A year and a half since its launch, Commission infighting is holding up EIC Accelerator funding from flowing to EU’s deep tech start-ups. The Board is urging action to unlock the funding, before the delays cause further reputational damage
The European Innovation Council Board wants the EIC Accelerator programme for deep-tech start-ups to be up and running as soon as possible to avoid further damage to the reputation of the fund.
“There’s no question that there’s been reputational damage. I deeply regret that,” Mark Ferguson, interim chair of the board and Ireland’s former chief scientific adviser, told Science|Business. “The focus has to be on getting it fixed. I remain an optimist. It’s not the world’s most difficult programme.”
The board, which advises the European Commission on the strategy of the EIC, released its official statement on the persisting deadlock on Tuesday, calling for a rapid resolution. Ferguson hopes the board’s intervention will feed into an upcoming European Parliament report on the fund and help get the ball rolling.
“The most important thing that we say in the statement is that the current situation is to be resolved quickly,” said Ferguson. “The consequence is that there are excellent companies that are still waiting to be funded. Frankly, it’s unacceptable.”
The EIC is a relatively new EU programme offering equity financing to start-ups under its Accelerator programme, in addition to more traditional grant funding. It promised to pump funding directly into deep tech companies and help the EU start-up scene catch up with the US and China. But most of the equity funding promised to the winners of last year’s competition has been held hostage by Commission infighting over the management of the fund for over a year.
The full-fledged EIC launched under the EU’s Horizon Europe research programme last year after a three-year pilot phase. But in the new programme, the Commission no longer wanted to take the risk that comes with investing directly in start-ups through its EIC Accelerator programme. It proposed moving the EIC equity fund to indirect management under the European Investment Bank. The move was first met with resistance but was later okayed by member states. In February, the Commission said the deadlock had been resolved. But with the summer now coming to an end, an operational solution is not yet in sight; and as of mid-July only one company from that round has actually received its equity financing.
Companies that have been awarded financing have been growing frustrated. After hearing their complaints, the European Parliament’s research heavyweight Christian Ehler took it upon itself to get things moving, announcing an upcoming Parliament report on the EIC’s woes back in June. Next up, the Parliament’s research, industry and energy committee is set to debate the report on 1 September – and the EIC Board hopes its statement will feed into the discussion.
How to manage an EU equity fund
First things first, the board wants to see the Commission immediately starting the transition phase for switching to indirect management of the EIC Fund by the EIB, to clear the backlog of companies awaiting financing.
The board supports the Commission but has its reservations about the new approach.
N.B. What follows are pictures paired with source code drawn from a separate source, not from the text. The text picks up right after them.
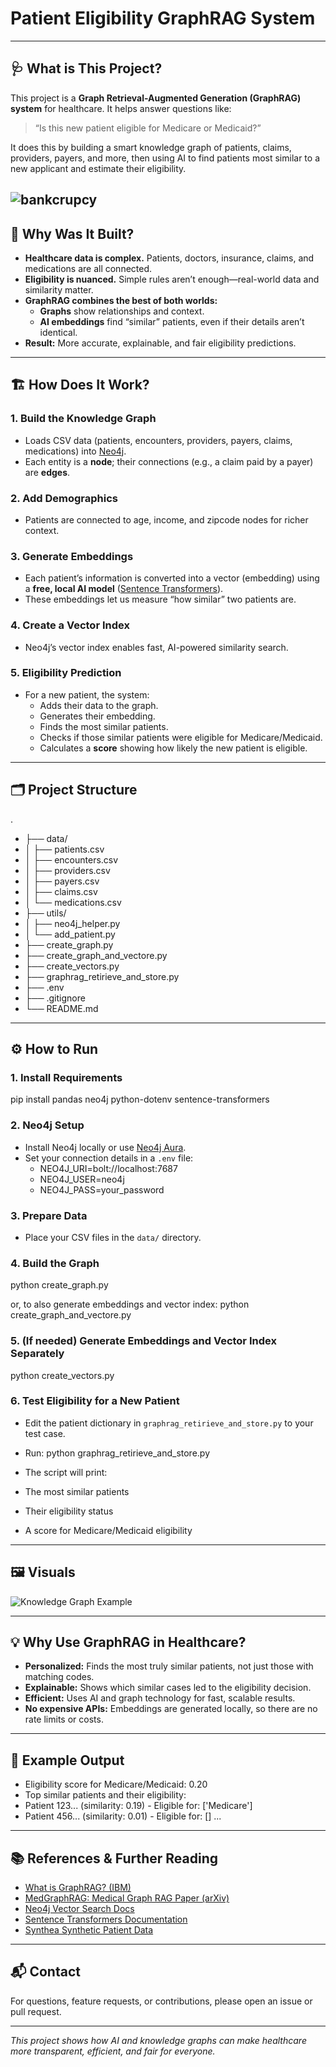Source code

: # Patient Eligibility GraphRAG System

---

## 🩺 What is This Project?

This project is a **Graph Retrieval-Augmented Generation (GraphRAG) system** for healthcare. It helps answer questions like:

> “Is this new patient eligible for Medicare or Medicaid?”

It does this by building a smart knowledge graph of patients, claims, providers, payers, and more, then using AI to find patients most similar to a new applicant and estimate their eligibility.

![bankcrupcy](https://github.com/shonilbhide/GraphRAG/blob/main/data/TheOfficeGIF.gif)
---

## 🚀 Why Was It Built?

- **Healthcare data is complex.** Patients, doctors, insurance, claims, and medications are all connected.
- **Eligibility is nuanced.** Simple rules aren’t enough—real-world data and similarity matter.
- **GraphRAG combines the best of both worlds:**  
  - **Graphs** show relationships and context.  
  - **AI embeddings** find “similar” patients, even if their details aren’t identical.
- **Result:** More accurate, explainable, and fair eligibility predictions.

---

## 🏗️ How Does It Work?

### 1. **Build the Knowledge Graph**
- Loads CSV data (patients, encounters, providers, payers, claims, medications) into [Neo4j](https://neo4j.com/).
- Each entity is a **node**; their connections (e.g., a claim paid by a payer) are **edges**.

### 2. **Add Demographics**
- Patients are connected to age, income, and zipcode nodes for richer context.

### 3. **Generate Embeddings**
- Each patient’s information is converted into a vector (embedding) using a **free, local AI model** ([Sentence Transformers](https://www.sbert.net/)).
- These embeddings let us measure “how similar” two patients are.

### 4. **Create a Vector Index**
- Neo4j’s vector index enables fast, AI-powered similarity search.

### 5. **Eligibility Prediction**
- For a new patient, the system:
  - Adds their data to the graph.
  - Generates their embedding.
  - Finds the most similar patients.
  - Checks if those similar patients were eligible for Medicare/Medicaid.
  - Calculates a **score** showing how likely the new patient is eligible.

---

## 🗂️ Project Structure

.
- ├── data/
- │ ├── patients.csv
- │ ├── encounters.csv
- │ ├── providers.csv
- │ ├── payers.csv
- │ ├── claims.csv
- │ └── medications.csv
- ├── utils/
- │ ├── neo4j_helper.py
- │ └── add_patient.py
- ├── create_graph.py
- ├── create_graph_and_vectore.py
- ├── create_vectors.py
- ├── graphrag_retirieve_and_store.py
- ├── .env
- ├── .gitignore
- └── README.md


---

## ⚙️ How to Run

### 1. **Install Requirements**
pip install pandas neo4j python-dotenv sentence-transformers



### 2. **Neo4j Setup**
- Install Neo4j locally or use [Neo4j Aura](https://neo4j.com/cloud/aura/).
- Set your connection details in a `.env` file:
    - NEO4J_URI=bolt://localhost:7687
    - NEO4J_USER=neo4j
    - NEO4J_PASS=your_password



### 3. **Prepare Data**
- Place your CSV files in the `data/` directory.

### 4. **Build the Graph**
python create_graph.py


or, to also generate embeddings and vector index:
python create_graph_and_vectore.py



### 5. **(If needed) Generate Embeddings and Vector Index Separately**
python create_vectors.py



### 6. **Test Eligibility for a New Patient**
- Edit the patient dictionary in `graphrag_retirieve_and_store.py` to your test case.
- Run:
python graphrag_retirieve_and_store.py


- The script will print:
- The most similar patients
- Their eligibility status
- A score for Medicare/Medicaid eligibility

---

## 🖼️ Visuals

![Knowledge Graph Example](https://github.com/shonilbhide/GraphRAG/blob/main/data/Neo4J1.png)


---

## 💡 Why Use GraphRAG in Healthcare?

- **Personalized:** Finds the most truly similar patients, not just those with matching codes.
- **Explainable:** Shows which similar cases led to the eligibility decision.
- **Efficient:** Uses AI and graph technology for fast, scalable results.
- **No expensive APIs:** Embeddings are generated locally, so there are no rate limits or costs.

---

## 📝 Example Output

- Eligibility score for Medicare/Medicaid: 0.20
- Top similar patients and their eligibility:
- Patient 123... (similarity: 0.19) - Eligible for: ['Medicare']
- Patient 456... (similarity: 0.01) - Eligible for: []
...


---

## 📚 References & Further Reading

- [What is GraphRAG? (IBM)](https://www.ibm.com/think/topics/graphrag)
- [MedGraphRAG: Medical Graph RAG Paper (arXiv)](https://arxiv.org/abs/2408.04187)
- [Neo4j Vector Search Docs](https://neo4j.com/docs/cypher-manual/current/indexes-for-vector-search/)
- [Sentence Transformers Documentation](https://www.sbert.net/)
- [Synthea Synthetic Patient Data](https://synthea.mitre.org/)

---

## 📬 Contact

For questions, feature requests, or contributions, please open an issue or pull request.

---

*This project shows how AI and knowledge graphs can make healthcare more transparent, efficient, and fair for everyone.*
To ensure it works, it hopes to see an assessment of the transition phase in time for the mid-term review of the Horizon Europe research programme, due sometime in 2024. “Get this transition solution in, see how this works and then assess if it’s fit for purpose,” Ferguson said, outlining the action plan.
He added that the board does not have a preference, but wants the Commission to be careful with its decisions. “We are not advocating any particular solution but a data-driven approach as opposed to a knee-jerk reaction.”
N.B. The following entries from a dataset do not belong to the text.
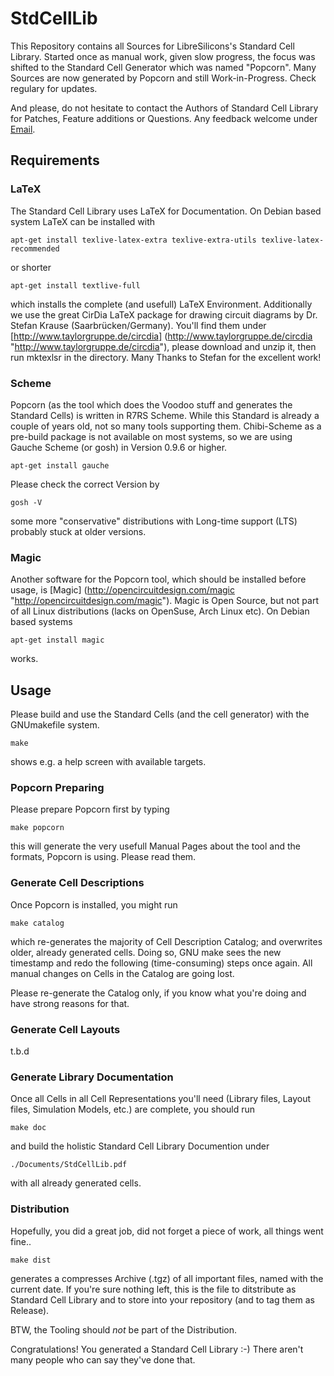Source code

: # StdCellLib

This Repository contains all Sources for LibreSilicons's Standard Cell Library.
Started once as manual work, given slow progress, the focus was shifted to the Standard Cell Generator which was named "Popcorn".
Many Sources are now generated by Popcorn and still Work-in-Progress.
Check regulary for updates.

And please, do not hesitate to contact the Authors of Standard Cell Library for Patches, Feature additions or Questions.
Any feedback welcome under [Email](mailto://stdcelllib@nospam.chipforge.org "stdcelllib@nospam.chipforge.org").

## Requirements

### LaTeX

The Standard Cell Library uses LaTeX for Documentation. On Debian based system LaTeX can be installed with
```
apt-get install texlive-latex-extra texlive-extra-utils texlive-latex-recommended
```

or shorter

```
apt-get install textlive-full
```

which installs the complete (and usefull) LaTeX Environment.
Additionally we use the great CirDia LaTeX package for drawing circuit diagrams by Dr. Stefan Krause (Saarbr&uuml;cken/Germany). You'll find them under [http://www.taylorgruppe.de/circdia] (http://www.taylorgruppe.de/circdia "http://www.taylorgruppe.de/circdia"), please download and unzip it, then run mktexlsr in the directory. Many Thanks to Stefan for the excellent work!

### Scheme

Popcorn (as the tool which does the Voodoo stuff and generates the Standard Cells) is written in R7RS Scheme. While this Standard is already a couple of years old, not so many tools supporting them. Chibi-Scheme as a pre-build package is not available on most systems, so we are using Gauche Scheme (or gosh) in Version 0.9.6 or higher.

```
apt-get install gauche
```

Please check the correct Version by

```
gosh -V
```

some more "conservative" distributions with Long-time support (LTS) probably stuck at older versions.

### Magic

Another software for the Popcorn tool, which should be installed before usage, is [Magic] (http://opencircuitdesign.com/magic "http://opencircuitdesign.com/magic"). Magic is Open Source, but not part of all Linux distributions (lacks on OpenSuse, Arch Linux etc). On Debian based systems

```
apt-get install magic
```
works.

## Usage

Please build and use the Standard Cells (and the cell generator) with the GNUmakefile system.

```
make
```

shows e.g. a help screen with available targets.

### Popcorn Preparing

Please prepare Popcorn first by typing

```
make popcorn
```

this will generate the very usefull Manual Pages about the tool and the formats, Popcorn is using. Please read them.

### Generate Cell Descriptions

Once Popcorn is installed, you might run

```
make catalog
```

which re-generates the majority of Cell Description Catalog; and overwrites older, already generated cells. Doing so, GNU make sees the new timestamp and redo the following (time-consuming) steps once again. All manual changes on Cells in the Catalog are going lost.

Please re-generate the Catalog only, if you know what you're doing and have strong reasons for that.

### Generate Cell Layouts

t.b.d

### Generate Library Documentation

Once all Cells in all Cell Representations you'll need (Library files, Layout files, Simulation Models, etc.) are complete, you should run

```
make doc
```

and build the holistic Standard Cell Library Documention under

```
./Documents/StdCellLib.pdf
```

with all already generated cells.

### Distribution

Hopefully, you did a great job, did not forget a piece of work, all things went fine..
```
make dist
```

generates a compresses Archive (.tgz) of all important files, named with the current date. If you're sure nothing left, this is the file to ditstribute as Standard Cell Library and to store into your repository (and to tag them as Release).

BTW, the Tooling should *not* be part of the Distribution.

Congratulations! You generated a Standard Cell Library :-) There aren't many people who can say they've done that.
It’s also not ruling out other management solutions. One option, proposed by the Parliament, is making the EIC an EU agency, which would give it more autonomy while remaining part of the Commission. Ferguson agrees the option must be carefully considered.
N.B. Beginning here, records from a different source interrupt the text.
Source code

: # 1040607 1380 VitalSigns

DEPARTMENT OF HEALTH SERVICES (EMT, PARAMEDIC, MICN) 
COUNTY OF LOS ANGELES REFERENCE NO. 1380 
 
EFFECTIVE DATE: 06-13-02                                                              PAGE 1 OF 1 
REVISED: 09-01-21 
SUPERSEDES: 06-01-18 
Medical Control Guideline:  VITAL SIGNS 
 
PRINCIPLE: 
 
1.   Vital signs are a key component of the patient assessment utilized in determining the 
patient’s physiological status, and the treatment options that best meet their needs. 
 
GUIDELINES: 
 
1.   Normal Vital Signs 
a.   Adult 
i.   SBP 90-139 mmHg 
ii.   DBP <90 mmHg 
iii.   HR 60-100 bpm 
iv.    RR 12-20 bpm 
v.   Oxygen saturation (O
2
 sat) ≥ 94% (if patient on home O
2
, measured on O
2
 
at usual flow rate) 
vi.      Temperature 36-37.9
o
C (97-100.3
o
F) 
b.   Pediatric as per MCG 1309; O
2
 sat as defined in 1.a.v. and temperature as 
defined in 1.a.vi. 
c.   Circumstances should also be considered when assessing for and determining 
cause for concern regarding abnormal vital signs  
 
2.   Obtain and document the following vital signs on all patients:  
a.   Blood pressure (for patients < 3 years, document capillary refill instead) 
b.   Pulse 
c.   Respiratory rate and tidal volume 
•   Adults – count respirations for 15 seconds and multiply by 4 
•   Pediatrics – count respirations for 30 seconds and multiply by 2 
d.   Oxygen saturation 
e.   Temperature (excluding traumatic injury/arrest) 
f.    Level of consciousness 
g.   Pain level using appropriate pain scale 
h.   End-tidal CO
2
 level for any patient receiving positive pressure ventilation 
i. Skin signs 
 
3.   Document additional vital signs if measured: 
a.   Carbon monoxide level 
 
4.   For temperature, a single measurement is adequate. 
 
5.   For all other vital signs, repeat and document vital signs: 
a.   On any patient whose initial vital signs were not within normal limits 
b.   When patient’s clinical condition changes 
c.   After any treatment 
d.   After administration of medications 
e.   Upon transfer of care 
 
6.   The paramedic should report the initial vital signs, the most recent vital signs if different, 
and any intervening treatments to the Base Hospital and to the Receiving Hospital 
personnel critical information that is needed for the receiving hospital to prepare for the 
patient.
But first things first, the current deadlock must be broken. Last month, it was revealed the College of Commissioners now must rubber stamp each equity investment decision individually. It’s a temporary but highly bureaucratic solution to getting the funds flowing faster as the Commission continues to argue internally over the management of the fund. The board, similarly to the Parliament, wants the requirement removed “as it slows down the process and contradicts the rationale for indirect management.”
Don’t take away the budget
If the EIC Accelerator is not properly up and running by next year, the Parliament wants to see €811 million withheld from the programme budget next year. But the board cannot get behind a proposal that could leave cash-strapped start-ups without a significant source of funding for an entire year.
“I respect the ITRE committee, but solving the problem of the companies not receiving money by removing the budget is not what we need to do. What we need to do is get the money flowing properly,” said Ferguson.
In the end, he believes, the management issues are not as complicated as they appear to be. What matters is that the EIC is as fast as the market, entrepreneur-friendly and takes risks that the market won’t take. It should also promote women’s leadership and innovation in the EU’s less innovative regions. The Commission must get the instrument in order to let it deliver on these promises.
The earlier pilot programme, he notes, experienced hiccups in the very beginning but by the end of the three years was almost as fast and efficient as the private market. CEOs can attest to this. “Whilst I am really very sorry about the current delays, we don’t want to be too pessimistic. The track record is there,” said Ferguson. “I hope that the next few years can show we can be catalytic.”